Lily opened the box and inhaled. “Pepperoni,” she said.
“We’re not eating, remember?” I took a glass from the cupboard and filled it with water, calorie-free and diet-approved.
“Don’t be stupid.” Lily lifted a slice, used her palm as a plate. “Jemima was joking around.”
“I don’t think so,” I said. “I’m not risking it.”
“You’re so weird about Jemima Gates,” said Lily. “That whole banana-blow-job thing today. It’s like you have a crush on her or something.”
She watched for my response so carefully.
“Me?” I said. “You’re the one who starts giggling whenever she kisses your wrist.”
“Whatever.” Lily finished her slice and took another. “You’re seriously not going to eat any of this?”
I shook my head and sat at the table, sipping water, watching Lily. She ate and ate, slice after slice, she ate her way through the entire thing. I could almost feel the ache in my own belly, but she pretended to be barely full.
“Yum.” She wiped her lips with a napkin and closed the empty box. “All done.”
Lily went to watch TV, and I printed a poster of Kat Mitchells in a miniskirt and tank top. Her hip bones splayed out of her body like wings. Her clavicle, sharp cliffs over her chest. I hung it above my bed and smiled up at her, the pop star, so thin. I could look like that.
As we brushed our teeth before bed that night, I noticed Lily’s stomach in the mirror, swollen, a tiny bulge under her T-shirt. I stroked my own torso, flat.
When we look in the mirror, we see inverted versions of ourselves. In a photograph, flattened versions of ourselves. The closest anyone can come to seeing themselves is still only a manipulation of the self. The closest I can come to seeing myself is Lily.
Something that happens when you start dieting: You notice bodies. You notice everybody. You notice every body. Everyone has a body and they bring it with them everywhere they go. You notice fat bodies and remember who you were, and you notice thin bodies and remember who you want to be. You notice gaps between thighs, cellulite on stomachs, arms that tremble, knees that bulge. You notice your mother’s bony fingers and your father’s drooping chin. You notice the body that swells over too-tight jeans and the one whose ribs can be counted all the way up to her neck. Everybody has a body, but you will always feel like an intruder in yours.

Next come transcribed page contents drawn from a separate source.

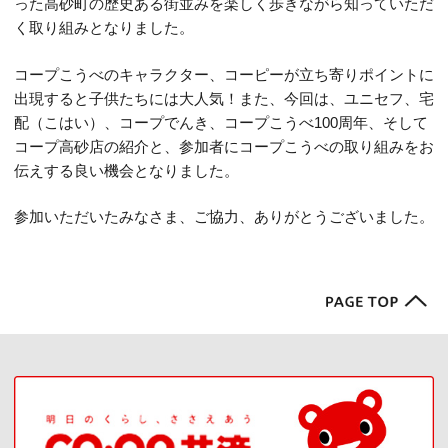
った高砂町の歴史ある街並みを楽しく歩きながら知っていただ
く取り組みとなりました。
コープこうべのキャラクター、コーピーが立ち寄りポイントに
出現すると子供たちには大人気！また、今回は、ユニセフ、宅
配（こはい）、コープでんき、コープこうべ100周年、そして
コープ高砂店の紹介と、参加者にコープこうべの取り組みをお
伝えする良い機会となりました。
参加いただいたみなさま、ご協力、ありがとうございました。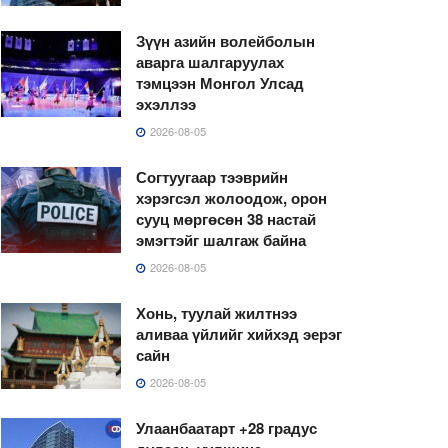
Зүүн азийн волейболын
аварга шалгаруулах
тэмцээн Монгол Улсад
эхэллээ
2026-08-05
Согтуугаар тээврийн
хэрэгсэл жолоодож, орон
сууц мөргөсөн 38 настай
эмэгтэйг шалгаж байна
2026-08-05
Хонь, туулай жилтнээ
аливаа үйлийг хийхэд эерэг
сайн
2026-08-05
Улаанбаатарт +28 градус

Sarah wipes down windowsills as I polish the glass.
“A married guy?” she says, when I finish my recount of Lily’s visit. “So what?”
“He’s married.”
“Sure, but I thought she always dated terrible guys? I thought terrible was like, her type.”
“Yeah, but this seems different,” I say. “She’s got these shiny eyes. She’s—”
“Happy?” says Sarah.
I spray solvent onto already-clean glass and wipe the splatter away. “Maybe.”

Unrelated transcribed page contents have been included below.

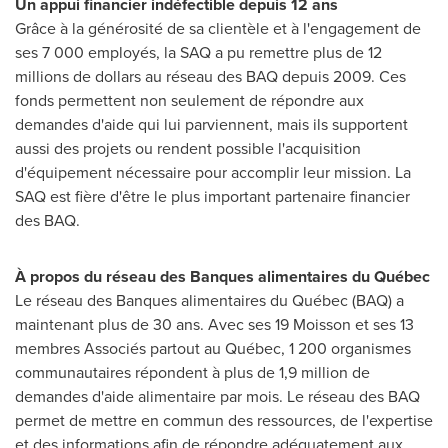
Un appui financier indéfectible depuis 12 ans
Grâce à la générosité de sa clientèle et à l'engagement de
ses 7 000 employés, la SAQ a pu remettre plus de 12
millions de dollars au réseau des BAQ depuis 2009. Ces
fonds permettent non seulement de répondre aux
demandes d'aide qui lui parviennent, mais ils supportent
aussi des projets ou rendent possible l'acquisition
d'équipement nécessaire pour accomplir leur mission. La
SAQ est fière d'être le plus important partenaire financier
des BAQ.
À propos du réseau des Banques alimentaires du Québec
Le réseau des Banques alimentaires du Québec (BAQ) a
maintenant plus de 30 ans. Avec ses 19 Moisson et ses 13
membres Associés partout au Québec, 1 200 organismes
communautaires répondent à plus de 1,9 million de
demandes d'aide alimentaire par mois. Le réseau des BAQ
permet de mettre en commun des ressources, de l'expertise
et des informations afin de répondre adéquatement aux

“If she’s happy, then why do you care? I thought you wanted her to be happy.”
“Because he’s married!” I climb down from the stool I’d been using as a ladder. “And he’s a smoker. She’s smoking, like, cigarettes.”
“I miss cigarettes.”
She looks so eighteen I could cry. Instead, I forge on. There is a point to be made! “It’s like she can’t see that this relationship has an expiry date. She’s going to get her heart broken.”